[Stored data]
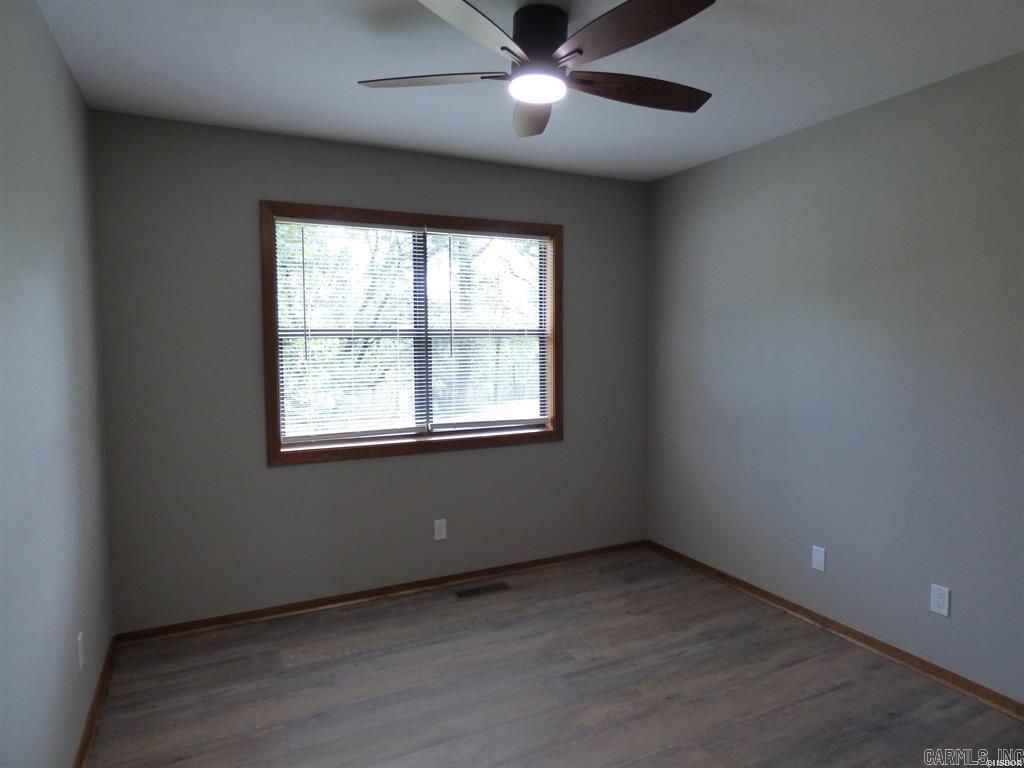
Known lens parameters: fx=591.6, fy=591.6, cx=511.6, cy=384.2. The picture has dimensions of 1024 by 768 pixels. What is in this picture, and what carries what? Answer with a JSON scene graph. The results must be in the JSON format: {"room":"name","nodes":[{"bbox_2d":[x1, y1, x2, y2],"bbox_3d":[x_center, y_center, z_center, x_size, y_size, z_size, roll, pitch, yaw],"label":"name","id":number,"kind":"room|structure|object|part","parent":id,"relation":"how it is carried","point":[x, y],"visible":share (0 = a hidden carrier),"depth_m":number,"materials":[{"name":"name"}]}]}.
{"room":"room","nodes":[
{"label":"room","id":0,"kind":"room"},
{"bbox_2d":[0,0,113,767],"bbox_3d":[-1.119,0.110,1.052,0.155,2.473,3.853,-2,4,-26],"label":"left wall","id":1,"kind":"structure","parent":0,"point":[60,59],"depth_m":1.78,"materials":[{"name":"paint"}]},
{"bbox_2d":[77,631,85,669],"bbox_3d":[-1.507,0.931,2.070,0.008,0.116,0.070,-2,4,-26],"label":"wall socket","id":2,"kind":"object","parent":1,"relation":"attached to","point":[79,640],"visible":0.98,"depth_m":2.05,"materials":[{"name":"white plastic"}]},
{"bbox_2d":[73,636,117,767],"bbox_3d":[-1.096,1.291,1.275,0.019,0.069,3.429,-2,4,-26],"label":"baseboard","id":3,"kind":"structure","parent":1,"relation":"attached to","point":[102,683],"depth_m":2.22,"materials":[{"name":"brown wood"}]},
{"bbox_2d":[88,110,649,631],"bbox_3d":[-0.497,-0.053,3.419,3.145,2.453,0.150,-2,4,-26],"label":"back wall","id":4,"kind":"structure","parent":0,"point":[257,181],"depth_m":3.01,"materials":[{"name":"grey paint"}]},
{"bbox_2d":[113,539,646,645],"bbox_3d":[-0.446,1.143,3.420,3.082,0.064,0.019,-2,4,-26],"label":"baseboard","id":5,"kind":"structure","parent":4,"relation":"attached to","point":[285,607],"depth_m":3.22,"materials":[{"name":"brown wood"}]},
{"bbox_2d":[260,201,563,465],"bbox_3d":[-0.485,-0.284,3.384,1.722,1.318,0.159,-2,4,-26],"label":"window","id":6,"kind":"structure","parent":4,"relation":"in","point":[276,444],"depth_m":3.31,"materials":[{"name":"brown wood"}]},
{"bbox_2d":[274,215,422,446],"bbox_3d":[-0.848,-0.287,3.181,0.771,1.143,0.043,-2,4,-26],"label":"window blind","id":7,"kind":"object","parent":6,"relation":"attached to","point":[280,224],"visible":0.97,"depth_m":3.17,"materials":[{"name":"white plastic"}]},
{"bbox_2d":[429,227,550,431],"bbox_3d":[-0.123,-0.322,3.544,0.795,1.150,0.041,-2,4,-26],"label":"window blind","id":8,"kind":"object","parent":6,"relation":"attached to","point":[465,235],"visible":0.98,"depth_m":3.53,"materials":[{"name":"white plastic"}]},
{"bbox_2d":[433,518,446,540],"bbox_3d":[-0.415,0.838,3.419,0.071,0.117,0.008,-2,4,-26],"label":"wall socket","id":9,"kind":"object","parent":4,"relation":"attached to","point":[444,536],"visible":0.99,"depth_m":3.42,"materials":[{"name":"white plastic"}]},
{"bbox_2d":[37,0,1023,181],"bbox_3d":[0.307,-1.222,1.686,3.367,0.119,3.879,-2,4,-26],"label":"ceiling","id":10,"kind":"structure","parent":0,"point":[719,78],"depth_m":2.24,"materials":[{"name":"white paint"}]},
{"bbox_2d":[356,0,716,138],"bbox_3d":[0.135,-1.052,1.909,1.208,0.258,1.205,-2,4,-26],"label":"ceiling fan","id":11,"kind":"object","parent":10,"relation":"attached to","point":[503,48],"visible":0.99,"depth_m":1.83,"materials":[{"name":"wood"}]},
{"bbox_3d":[-0.262,-0.960,1.886,0.414,0.037,0.331,-2,4,-26],"label":"blade","id":12,"kind":"part","parent":11,"relation":"part of","materials":[{"name":"wood"}]},
{"bbox_3d":[-0.152,-0.939,1.559,0.455,0.041,0.385,-2,4,-26],"label":"blade","id":13,"kind":"part","parent":11,"relation":"part of","materials":[{"name":"brown wood"}]},
{"bbox_3d":[0.077,-0.973,2.136,0.240,0.049,0.511,0,4,-1],"label":"blade","id":14,"kind":"part","parent":11,"relation":"part of","materials":[{"name":"brown wood"}]},
{"bbox_3d":[0.090,-1.091,1.931,0.192,0.168,0.207,-2,4,-26],"label":"motor housing","id":15,"kind":"part","parent":11,"relation":"part of","materials":[{"name":"black metal"}]},
{"bbox_3d":[0.316,-0.958,1.630,0.292,0.040,0.501,-2,4,-26],"label":"blade","id":16,"kind":"part","parent":11,"relation":"part of","materials":[{"name":"brown wood"}]},
{"bbox_3d":[0.407,-0.964,1.957,0.548,0.044,0.228,-2,4,-26],"label":"blade","id":17,"kind":"part","parent":11,"relation":"part of","materials":[{"name":"brown wood"}]},
{"bbox_2d":[84,547,1023,767],"bbox_3d":[0.354,1.345,1.728,3.299,0.117,3.971,-2,4,-26],"label":"floor","id":18,"kind":"structure","parent":0,"point":[698,764],"depth_m":2.40,"materials":[{"name":"brown wood"}]},
{"bbox_2d":[454,582,509,599],"bbox_3d":[-0.171,1.176,3.380,0.321,0.005,0.114,-2,4,-26],"label":"floor vent","id":19,"kind":"object","parent":18,"relation":"in","point":[467,592],"visible":0.97,"depth_m":3.37,"materials":[{"name":"metal"}]},
{"bbox_2d":[645,52,1023,702],"bbox_3d":[1.808,0.004,2.455,0.154,2.456,3.852,-2,4,-26],"label":"right wall","id":20,"kind":"structure","parent":0,"point":[704,171],"depth_m":2.69,"materials":[{"name":"grey paint"}]},
{"bbox_2d":[811,545,825,571],"bbox_3d":[1.507,0.855,2.912,0.007,0.115,0.071,-2,4,-26],"label":"wall plate","id":21,"kind":"object","parent":20,"relation":"attached to","point":[817,562],"visible":0.98,"depth_m":2.91,"materials":[{"name":"white plastic"}]},
{"bbox_2d":[646,539,1023,720],"bbox_3d":[1.717,1.194,2.535,0.019,0.067,3.569,-2,4,-26],"label":"baseboard","id":22,"kind":"structure","parent":20,"relation":"attached to","point":[766,596],"depth_m":2.73,"materials":[{"name":"brown wood"}]},
{"bbox_2d":[929,583,949,616],"bbox_3d":[1.757,0.885,2.432,0.008,0.115,0.070,-2,4,-26],"label":"wall socket","id":23,"kind":"object","parent":20,"relation":"attached to","point":[938,609],"visible":0.99,"depth_m":2.43,"materials":[{"name":"white plastic"}]},
{"label":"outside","id":24,"kind":"structure","parent":0,"visible":0},
{"label":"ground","id":25,"kind":"structure","parent":24,"visible":0},
{"bbox_2d":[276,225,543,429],"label":"tree","id":26,"kind":"object","parent":25,"relation":"on","point":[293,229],"visible":0.26,"depth_m":10.44,"materials":[{"name":"green plant"}]}
]}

WORK TO BE COMPLETED - Retrieve all lines from the data that contain the string "metal".

RESPONSE TO THIS TASK -
{"bbox_3d":[0.090,-1.091,1.931,0.192,0.168,0.207,-2,4,-26],"label":"motor housing","id":15,"kind":"part","parent":11,"relation":"part of","materials":[{"name":"black metal"}]},
{"bbox_2d":[454,582,509,599],"bbox_3d":[-0.171,1.176,3.380,0.321,0.005,0.114,-2,4,-26],"label":"floor vent","id":19,"kind":"object","parent":18,"relation":"in","point":[467,592],"visible":0.97,"depth_m":3.37,"materials":[{"name":"metal"}]},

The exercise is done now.